Required work
Please identify every line in the records below that contains the string "follows", and copy each of those lines in full.

Data for this exercise
= = = = =

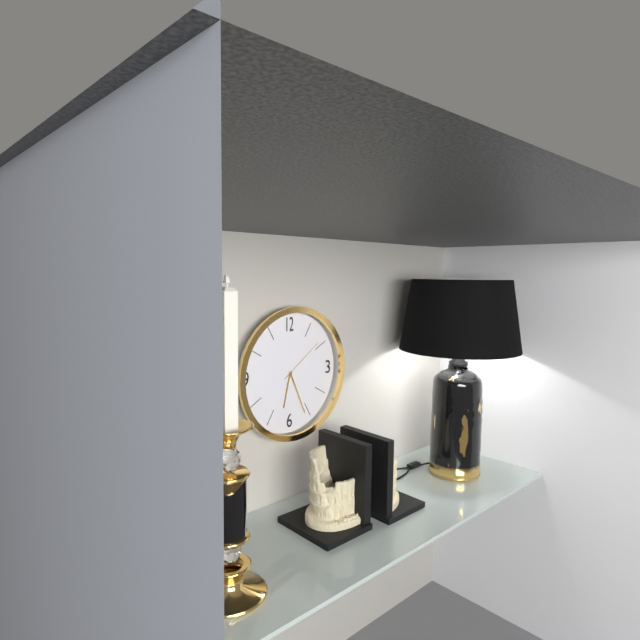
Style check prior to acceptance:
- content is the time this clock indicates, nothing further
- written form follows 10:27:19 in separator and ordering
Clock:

= = = = =

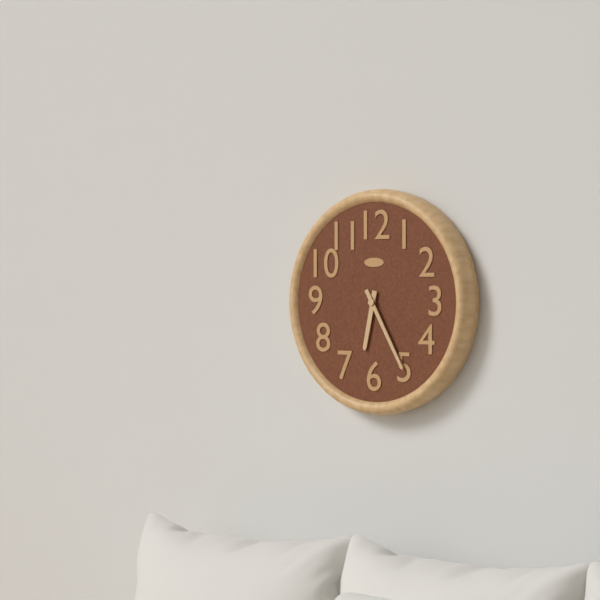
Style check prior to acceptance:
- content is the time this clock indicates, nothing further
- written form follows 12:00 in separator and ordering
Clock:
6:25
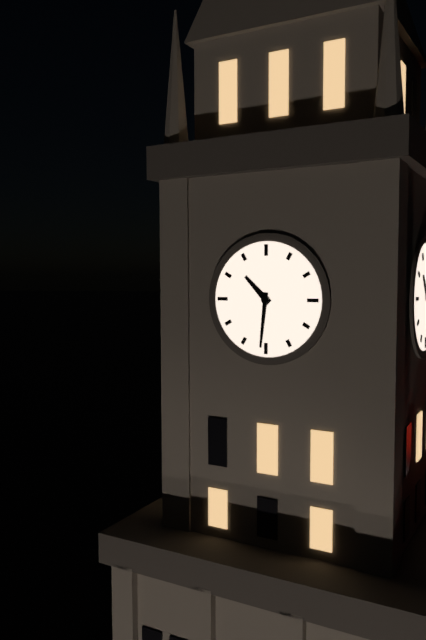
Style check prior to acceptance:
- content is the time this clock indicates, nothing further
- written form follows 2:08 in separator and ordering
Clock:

= = = = =

Task output
- written form follows 10:27:19 in separator and ordering
- written form follows 12:00 in separator and ordering
- written form follows 2:08 in separator and ordering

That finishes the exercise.